Coisa de católico vai, coisa de católico vem, o fiel protestante que decide adotar
ideias consideradas “católicas demais” pela maioria (como o batismo de crianças, ou a abertura à vida, ou uma visão mais litúrgica do culto da igreja, enfim) será rechaçado pelos demais e perderá cada vez mais espaço dentro do seu círculo. Ninguém aguenta ser um estranho em sua própria casa, a menos que ali não seja mais a sua casa. Nessa hora, o fiel vai começar a olhar para o outro lado do rio Tibre (o rio que corta a cidade de Roma) e ver que, talvez, as coisas sejam um pouco diferentes. E aí, o processo é natural, como cruzar um rio.
Como dizem os mais jovens, é sobre isso: os protestantes se convertem porque não
aguentam ser um pano novo — e de fato novo, porque como diz Newman, a verdade é sempre nova e viva, enquanto as heresias nada têm de novo e já estão em um processo de morte lenta — repuxado pela roupa velha e sem criatividade do protestantismo, que cada vez mais vai se distanciando das suas raízes e se tornando algo que, no fundo, ninguém queria que ele fosse, quando tudo começou. Claro que o presbiterianismo tinha que levar esse destaque no Brasil: foram os calvinistas que começaram essa “segunda Reforma” (lema que o Movimento de Oxford também usou!), e o presbiterianismo tem todos os aspectos internos que fazem dele a incubadora perfeita para futuros católicos: um apelo de “retorno às raízes” e a acusação de serem católicos demais.
Aos meus irmãos protestantes, eu deixo um simples recado: quanto mais vocês
reclamam, quanto mais vocês esboçam aos quatro ventos todo o ódio e repulsa que sentem pelo catolicismo romano, mais pessoas vão se converter.

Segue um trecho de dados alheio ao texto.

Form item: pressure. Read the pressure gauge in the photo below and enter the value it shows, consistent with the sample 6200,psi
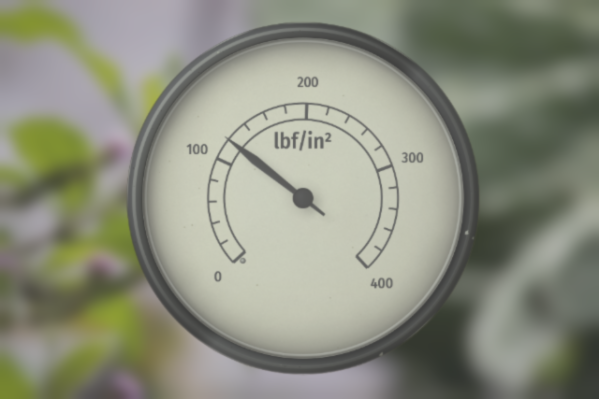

Vendo isso, eles verão que são estranhos em sua própria casa, e verão que o melhor modo de serem fiéis a todos os princípios que eles aprenderam enquanto protestantes é fazendo o mais impensável e o mais absurdo: ser católico romano. Não porque leram Calvino demais, não porque eram alunos do Olavo de Carvalho, mas simplesmente porque estão de saco cheio dos próprios protestantes.
Por que os protestantes se convertem? O Apostolado Cardeal Newman diz: porque
não se põe pano novo em roupa velha!